BETTING THE DON’T PASS! Despite all the rhetoric to the contrary, I’m betting they won’t pass the ban on college betting. It will not get enough support this time around. It’s a senseless measure that only targets legal betting parlors in Nevada. The Washington merry-go-round is elbow-to-elbow with pols looking for causes that they think won’t hurt them at home. Who really cares about Nevadans? Certainly not the mainstream. So, if you need a whipping boy, why not target Nevada sports books?

   AT LAST! The Fair Grounds and Harrah’s New Orleans Casino are smoking the same peace pipe. While three of Louisiana’s tracks have been delegated to have slots, Fair Grounds, one of the nation’s most venerable tracks, has been excluded.


   Because of Harrah’s monopoly in New Orleans.

   Now a bill is in the works to give the slots OK to Fair Grounds.

   I’ll bet Bryan Krantz was a happy camper. He is president of Fair Grounds. The bill calls for the track to wait until July 2003 to turn on 300 slots. Knowing Krantz, I won’t be surprised to see it happen before then. At the same time, the Fair Grounds is holding hands with Lorne Weil of Autotote Corp. (TTE) to launch Net Bet Internet account wagering system using TTE’s track play Internet platform. In so doing, Krantz’ Fair Grounds becomes the first domestic racetrack to offer an integrated Internet and telephone account wagering service.

   The deal with Harrah’s would allow as many as 700 machines over a period of time.

   Way back when I was in the horse racing industry, I argued in vain to get the tracks to move in the casino direction. Krantz and a few others listened, but nearly everyone else was against it.

   There is apt to be opposition to the bill. Anti-gambling forces, however, are losing ground in Louisiana. Harrah’s land-based casino received a $50 million tax cut and an OK to add hotel rooms and restaurants.

   Louisiana moves slowly in some areas. Slots at tracks got the OK in 1977. So far, only Louisiana Downs has begun.

   What a joke! The book on the block would love it. Bettors who aren’t even bettors would be lining up to bet on something they’re not allowed to bet on. Bet on that!

   As far as the offshore bookmakers go, they must be lighting candles praying that the ban passes.

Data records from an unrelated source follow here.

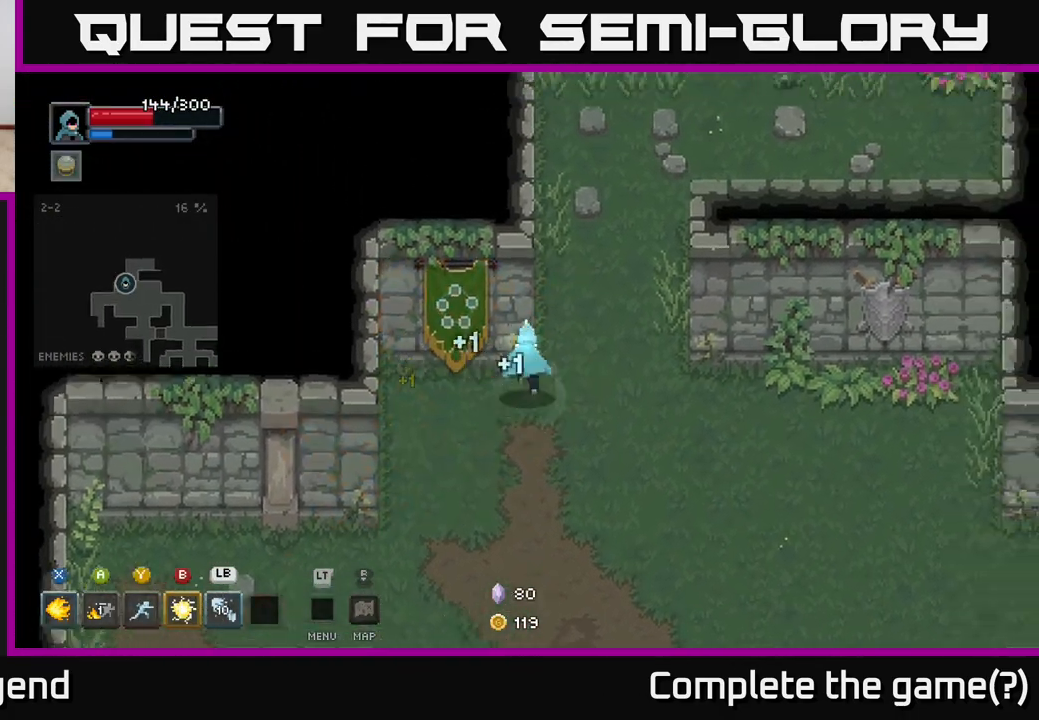
{"buttons": [], "left_stick": "up-right", "right_stick": "center", "events": []}
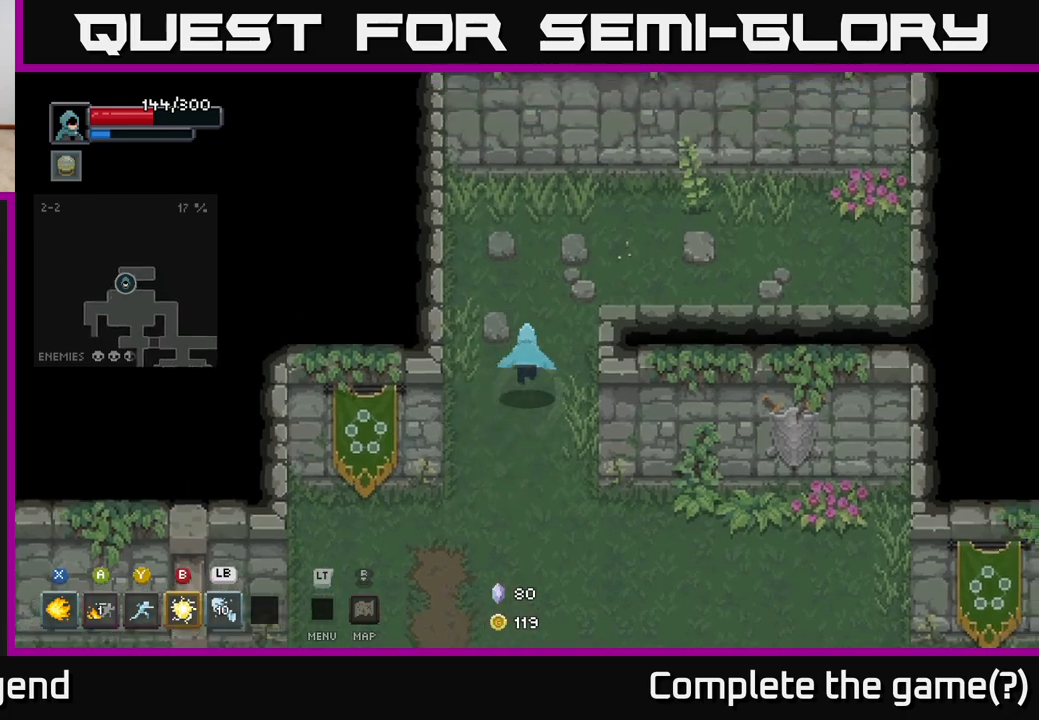
{"buttons": [], "left_stick": "down", "right_stick": "center", "events": [[317, "left_stick", "down"]]}
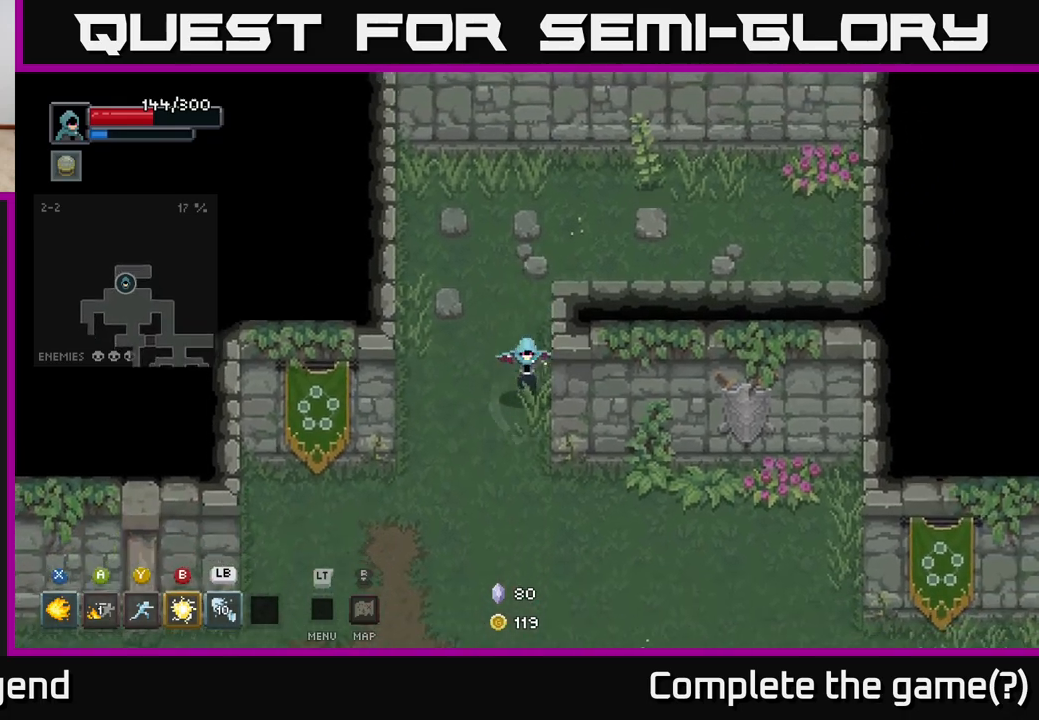
{"buttons": [], "left_stick": "down-left", "right_stick": "center", "events": [[350, "left_stick", "down-left"]]}
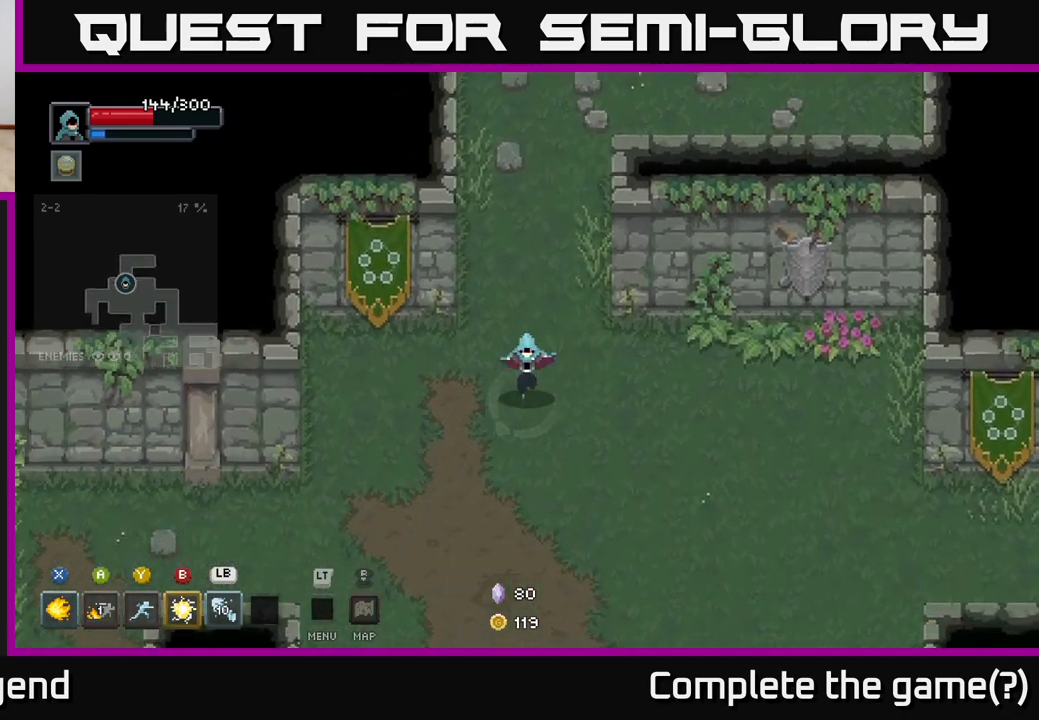
{"buttons": [], "left_stick": "down-left", "right_stick": "center", "events": []}
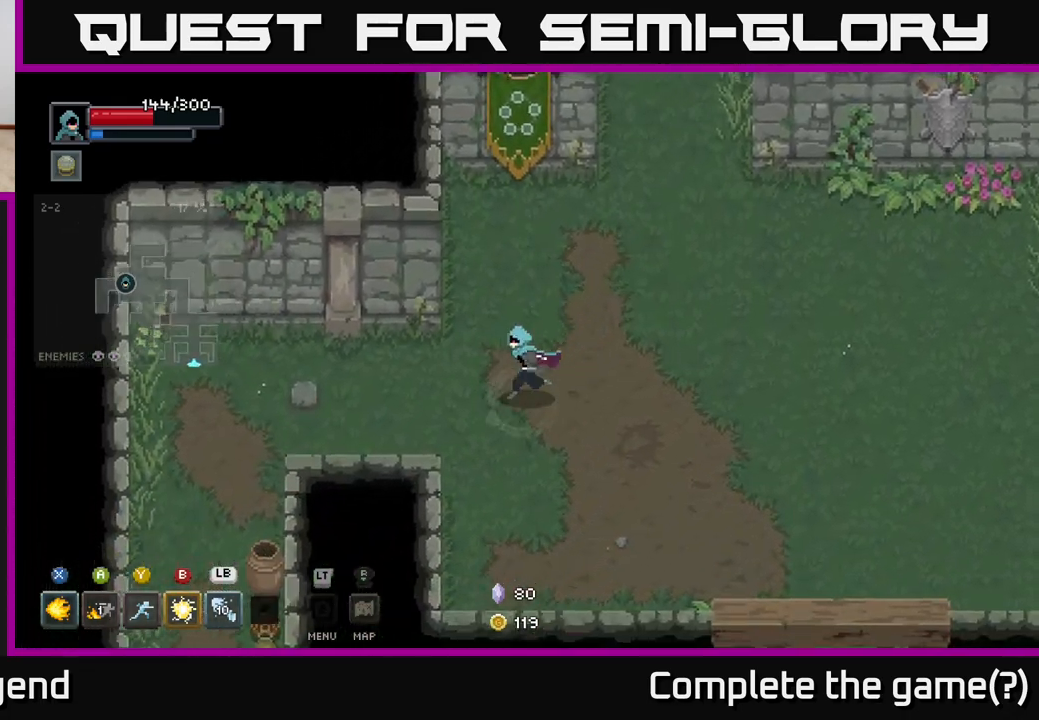
{"buttons": [], "left_stick": "down-left", "right_stick": "center", "events": [[83, "left_stick", "left"], [483, "left_stick", "down-left"]]}
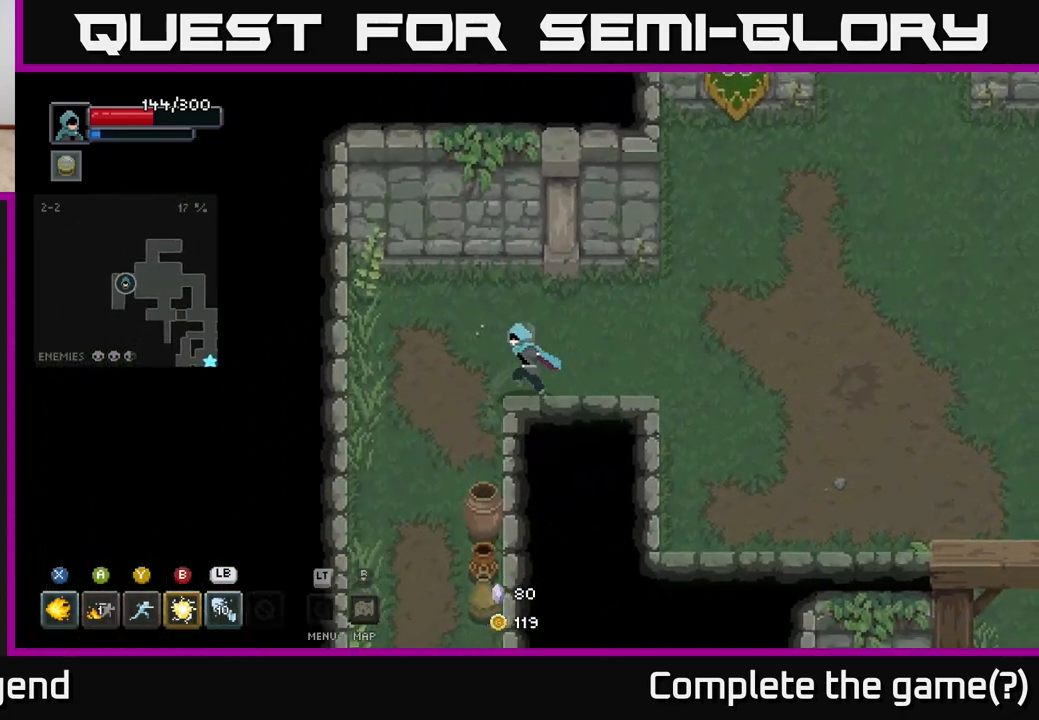
{"buttons": [], "left_stick": "down-right", "right_stick": "center", "events": [[267, "left_stick", "down"], [450, "left_stick", "down-right"]]}
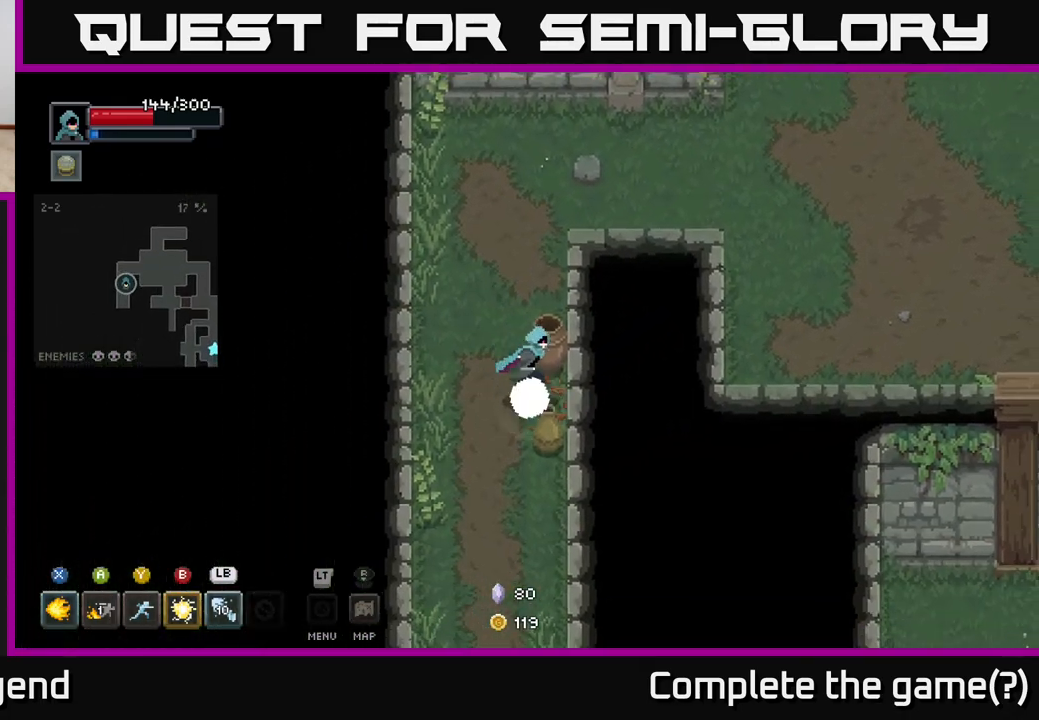
{"buttons": [], "left_stick": "up-left", "right_stick": "center", "events": [[133, "left_stick", "down"], [317, "left_stick", "left"], [400, "left_stick", "up-left"]]}
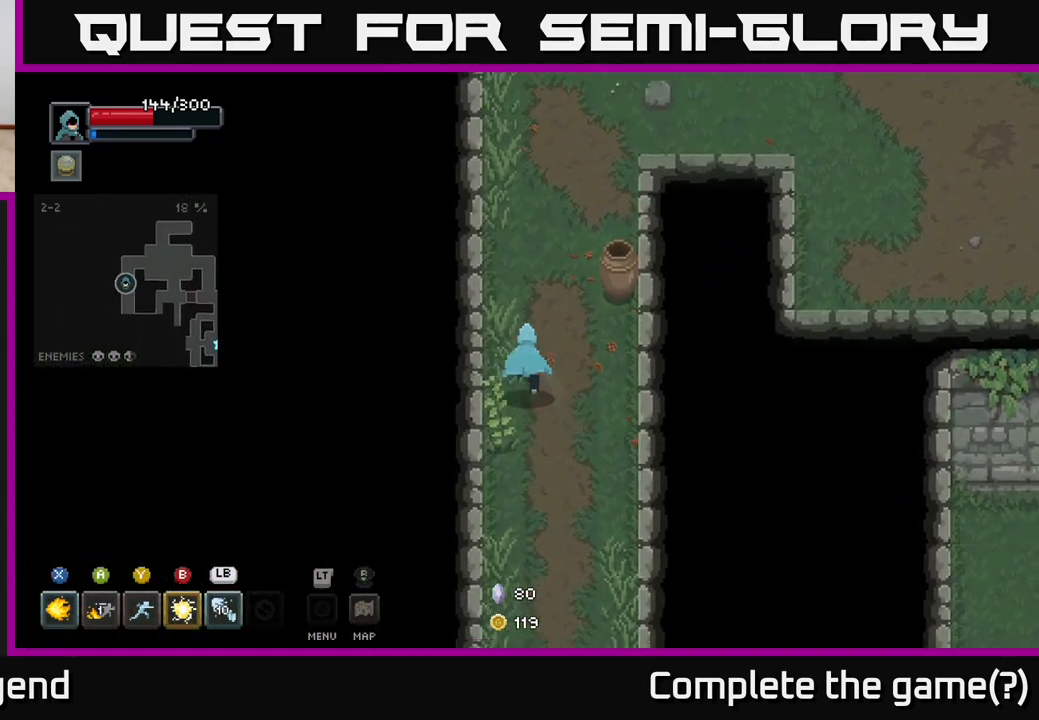
{"buttons": [], "left_stick": "down-left", "right_stick": "center", "events": [[100, "left_stick", "up-right"], [400, "left_stick", "up-left"], [500, "left_stick", "down-left"]]}
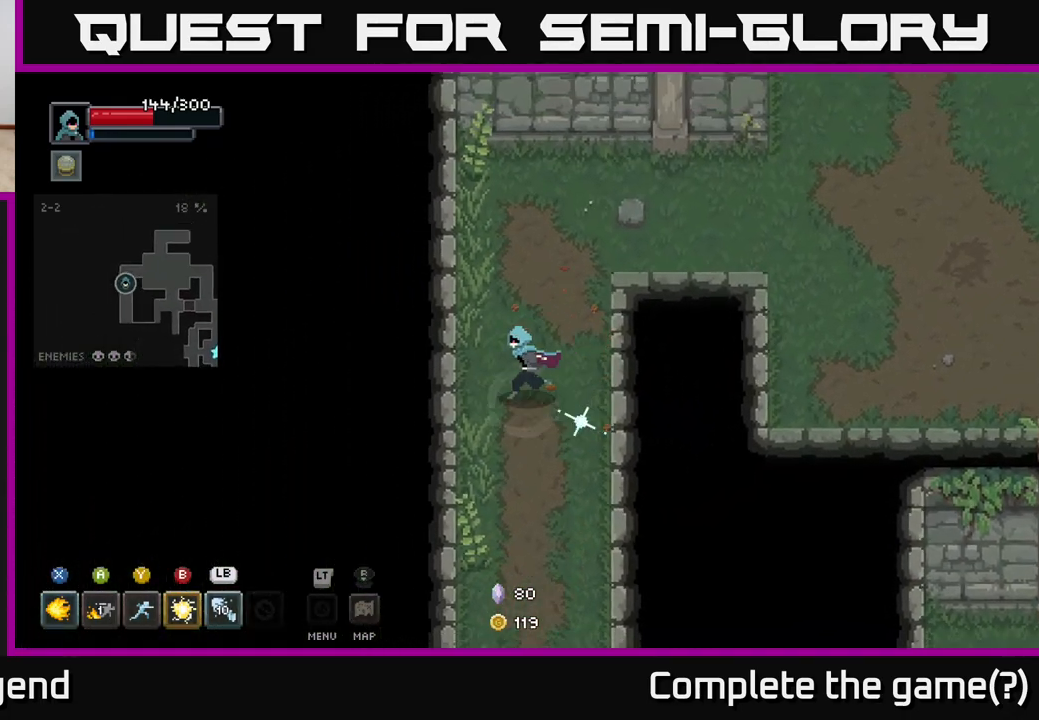
{"buttons": [], "left_stick": "down", "right_stick": "center", "events": [[117, "left_stick", "down"]]}
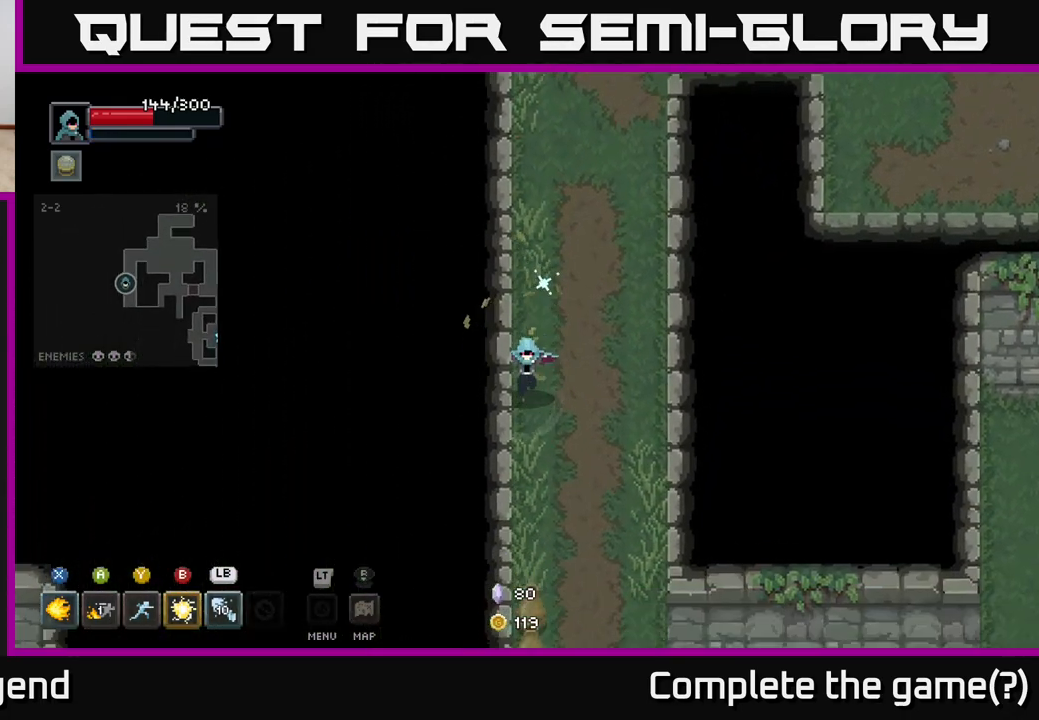
{"buttons": [], "left_stick": "down", "right_stick": "center", "events": []}
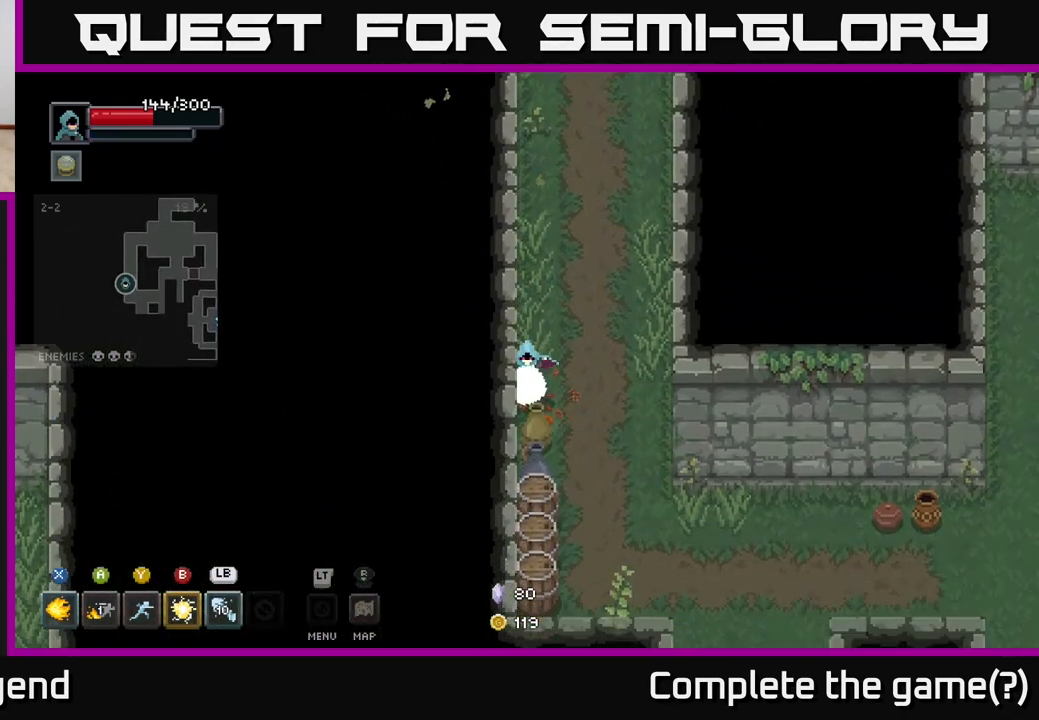
{"buttons": [], "left_stick": "down", "right_stick": "center", "events": []}
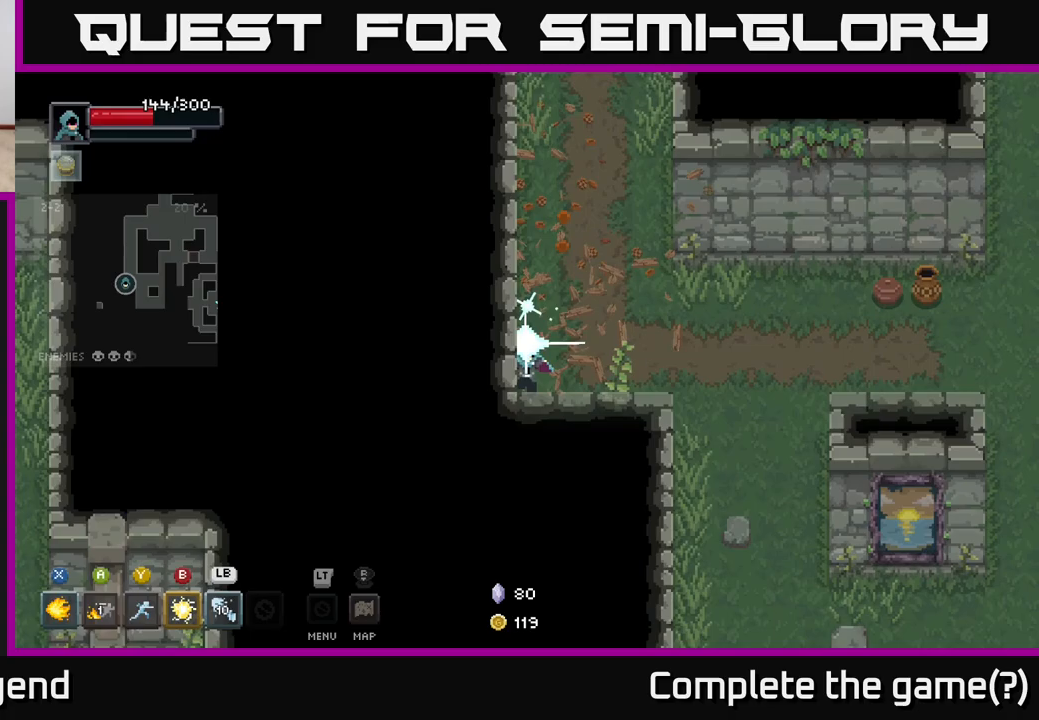
{"buttons": [], "left_stick": "up-right", "right_stick": "center", "events": [[133, "left_stick", "right"], [333, "left_stick", "up-right"]]}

   I may be way off base on my thinking on this matter. But, hey, it won’t be the first bet I ever blew, nor the last. Stay tuned.

   LET’S HEAR IT for the Oneida Indian Nation. The tribe operates the highly successful Turning Stone Casino Resort in Verona, N.Y., 30 miles east of Syracuse. The Oneidas have made a deal with officials in Mexico to develop and manage Las Vegas-style casinos in Acapulco and Mazatlan. In so doing, they become the first American Indian tribe to negotiate a nation-to-nation diplomatic agreement for casinos outside the United States.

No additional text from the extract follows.